* _What is being asked_
Search the entries for lines that contain the word "MillionDAY", and report each one found.

[Saved data entries]
□ □ □

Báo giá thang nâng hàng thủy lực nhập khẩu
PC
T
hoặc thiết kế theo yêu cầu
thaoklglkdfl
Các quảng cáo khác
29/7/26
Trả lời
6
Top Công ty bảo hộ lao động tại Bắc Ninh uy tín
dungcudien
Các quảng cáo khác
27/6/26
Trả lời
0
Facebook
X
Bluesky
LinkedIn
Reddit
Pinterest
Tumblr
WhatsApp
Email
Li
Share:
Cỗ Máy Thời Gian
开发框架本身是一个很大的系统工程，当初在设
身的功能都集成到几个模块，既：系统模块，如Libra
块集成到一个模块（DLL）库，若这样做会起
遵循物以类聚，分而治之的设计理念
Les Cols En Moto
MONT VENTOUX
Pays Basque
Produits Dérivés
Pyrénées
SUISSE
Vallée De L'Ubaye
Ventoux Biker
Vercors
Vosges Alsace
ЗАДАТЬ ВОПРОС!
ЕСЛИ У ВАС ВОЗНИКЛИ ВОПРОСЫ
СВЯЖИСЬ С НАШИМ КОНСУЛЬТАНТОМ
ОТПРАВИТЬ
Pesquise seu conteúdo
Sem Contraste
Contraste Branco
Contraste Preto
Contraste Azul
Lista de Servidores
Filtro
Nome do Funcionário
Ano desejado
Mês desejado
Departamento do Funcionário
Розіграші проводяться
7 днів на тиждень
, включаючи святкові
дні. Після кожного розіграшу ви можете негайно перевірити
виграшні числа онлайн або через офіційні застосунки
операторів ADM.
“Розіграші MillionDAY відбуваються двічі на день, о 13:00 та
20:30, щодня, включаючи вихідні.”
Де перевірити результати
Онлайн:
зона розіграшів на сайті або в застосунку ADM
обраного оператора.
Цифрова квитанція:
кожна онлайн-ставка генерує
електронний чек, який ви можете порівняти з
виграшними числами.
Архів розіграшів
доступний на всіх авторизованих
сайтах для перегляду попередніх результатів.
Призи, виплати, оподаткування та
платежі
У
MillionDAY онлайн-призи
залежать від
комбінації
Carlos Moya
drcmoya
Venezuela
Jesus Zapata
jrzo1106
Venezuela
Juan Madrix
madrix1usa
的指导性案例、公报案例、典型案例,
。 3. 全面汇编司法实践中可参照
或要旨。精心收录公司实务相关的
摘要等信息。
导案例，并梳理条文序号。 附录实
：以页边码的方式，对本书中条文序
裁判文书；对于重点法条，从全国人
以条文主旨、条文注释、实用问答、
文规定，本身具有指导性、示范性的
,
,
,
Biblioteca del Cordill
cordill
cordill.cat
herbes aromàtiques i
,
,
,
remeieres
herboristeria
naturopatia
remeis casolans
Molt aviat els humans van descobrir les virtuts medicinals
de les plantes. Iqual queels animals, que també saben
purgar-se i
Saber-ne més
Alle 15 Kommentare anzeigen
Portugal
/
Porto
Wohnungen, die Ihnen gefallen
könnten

□ □ □

* _Written answer_
“Розіграші MillionDAY відбуваються двічі на день, о 13:00 та
MillionDAY онлайн-призи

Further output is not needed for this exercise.